Fortescue Metals Group Ltd. (FMG.AU) has bought itself more time to ride out slumping iron-ore prices, securing up to US$4.5 billion in debt to refinance its existing loans and free it from any immediate need for a fire sale of assets to raise funds.
The Australian mining company, the world’s fourth-biggest producer of the steelmaking commodity, said Tuesday that a fully underwritten credit facility has pushed out its first debt repayment until November 2015 and comes without banking covenants–limits set out in a loan contract that set out operational restrictions on the borrower, often relating to gearing ratios and working capital. Earlier covenants had come under pressure with the sharp fall in ore prices over the last couple months, sparking fears among investors of a possible breach.
“We have acted decisively and comprehensively, responding to market conditions,” Chief Executive Neville Power said during a media conference call, adding that the new facility would mean Fortescue could refinance all its existing bank facilities and also boost its liquidity. “It is a sledgehammer to crush an ant.”
Concerns over Fortescue’s debt burden have heightened as prices for iron ore and other industrial commodities fell amid waning demand from key consumer China and the debt crisis in Europe. Fortescue’s share price dropped 14% last Thursday before the company, which has already pledged to slash costs and cut its spending plans, released an announcement to say it was discussing with its banks waivers for its debt covenants.
Released from a trading halt imposed Friday, the company’s shares rallied Tuesday. By 0305 GMT, the shares were trading 18% higher at A$3.52.
Ian Preston, an analyst at Goldman Sachs, said the new debt arrangement should secure Fortescue’s expansion in the face of commodity price volatility. “If the iron-ore price stabilizes around current levels, it should remove the need for the company to raise additional capital by way of either additional debt or equity or asset sales,” he said in a research report.
Credit Suisse and JP Morgan have underwritten the senior secured credit facility, which has been secured against Fortescue’s assets. Stephen Pearce, chief financial officer of the Perth-based mining company, declined to disclose the fees for the facility but said the overall cost will be under the roughly 7% that Fortescue’s unsecured bonds trade at.
Mr. Power said the company is evaluating approaches from unnamed parties interested in buying some of Fortescue’s assets or partnering with it, but no deals are required under the terms of the debt facility and would only be agreed upon if they were deemed to add shareholder value.
Fortescue has been one of the most prominent faces of Australia’s mining boom over the last decade.
Formed in 2003 by mining entrepreneur and billionaire Andrew “Twiggy” Forrest, the company leveraged China’s soaring demand and took on high levels of debt to quickly build mines and a rail-and-port network that challenged established rivals Rio Tinto PLC (RIO) and BHP Billiton Ltd. (BHP), which tightly control their own infrastructure.

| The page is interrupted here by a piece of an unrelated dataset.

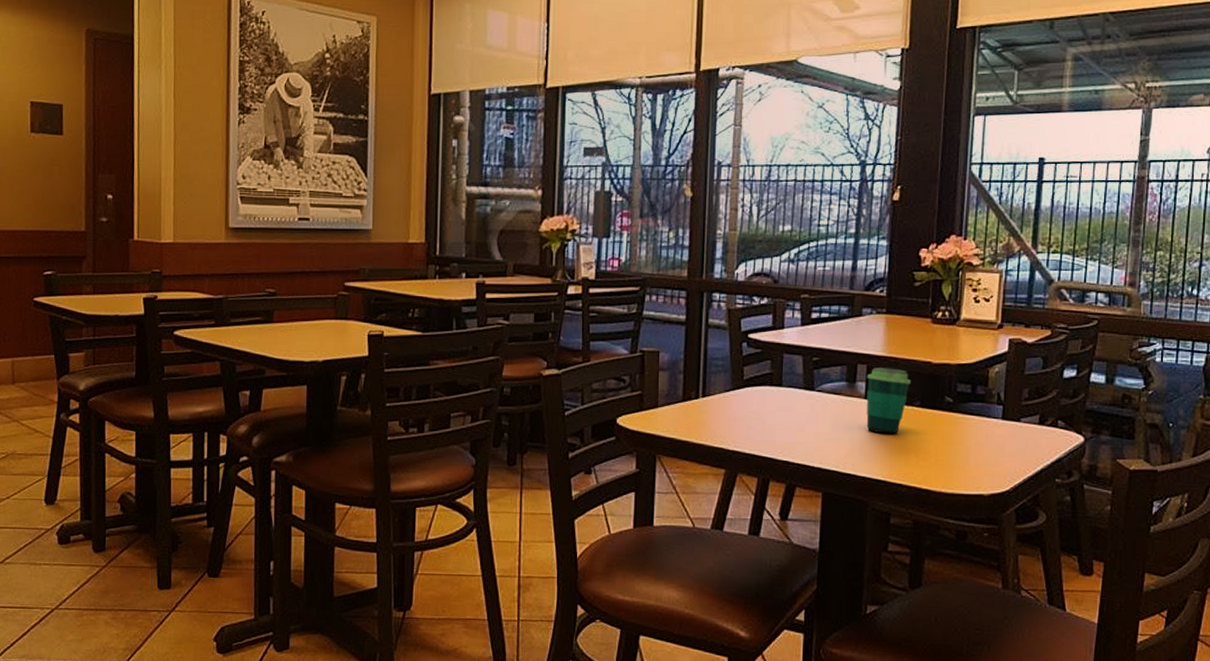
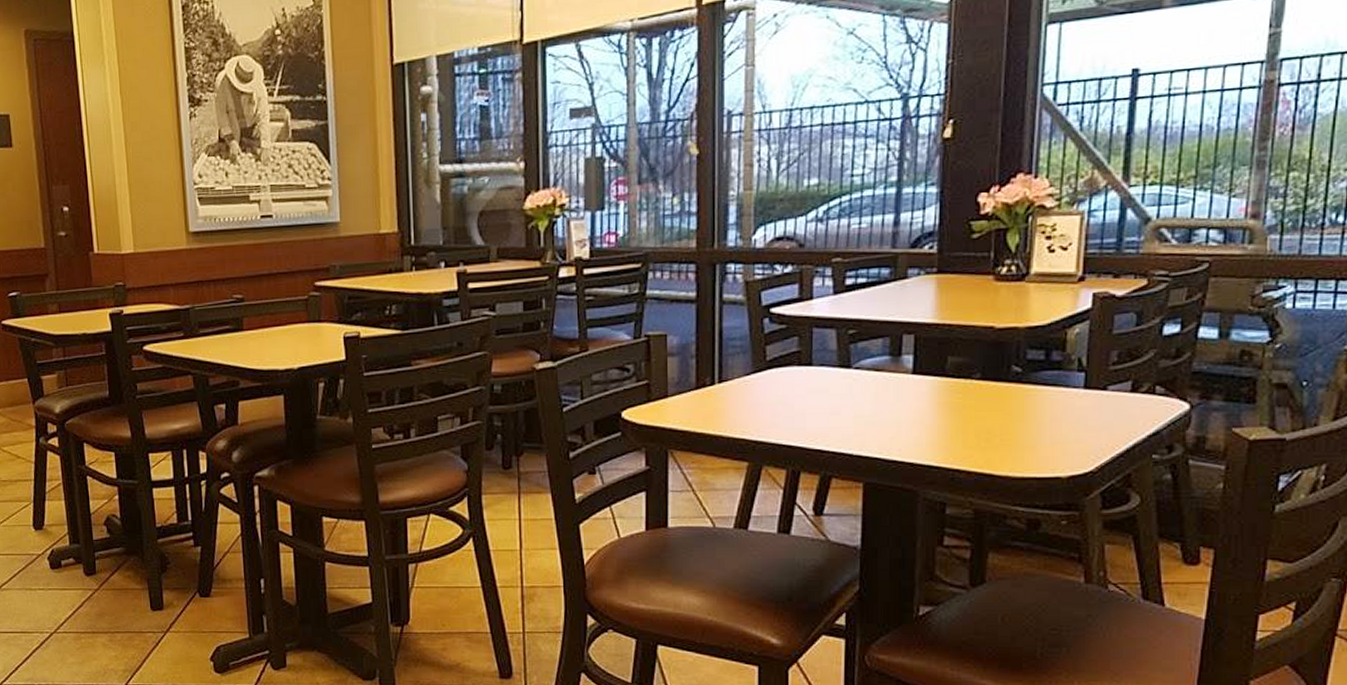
cup: present [866,367,912,434] -> none [915,336,970,413]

As iron-ore prices rose, the company set its sights on tripling its production capacity of about 55 million tons a year by the middle of next year on the expectation that higher volumes would drive down operating costs and allow it to swiftly repay debt from its cash flow. But then as China this year acted to cool its property market, demand for steel cooled and mills began working through stockpiles of iron ore, with the spot market price falling sharply over the past two months.
Iron ore sank below $90 a ton late last month, to its lowest level since October 2009, although it has recovered slightly in recent days to regain the US$100-a-ton level.
Mr. Power expressed confidence that prices will continue to rally, back toward about US$120 a ton. Every $10/ton rise in the price stands to add about US$1.2 billion to Fortescue’s cash flow when its capacity reaches 115 million tons a year, the new near-term target the company is aiming for, he said.
Fortescue early this month said it was scaling back its expansion investment by US$1.6 billion for the year through June to US$4.6 billion, and is cutting staff and operating costs to save about US$300 million. The development of its Kings deposit was delayed in the move, although Mr. Power said Tuesday that the company hoped to decide by December to resume the Kings project, which would keep development costs from increasing.
The company this month sold a power station that supplies electricity to one of its mines in Western Australia state for US$300 million, and Mr. Power said the sale of certain other assets is being considered. The company could also bring in partners on its operations or to invest in assets including its infrastructure, but there is no immediate need for an equity raising, he said.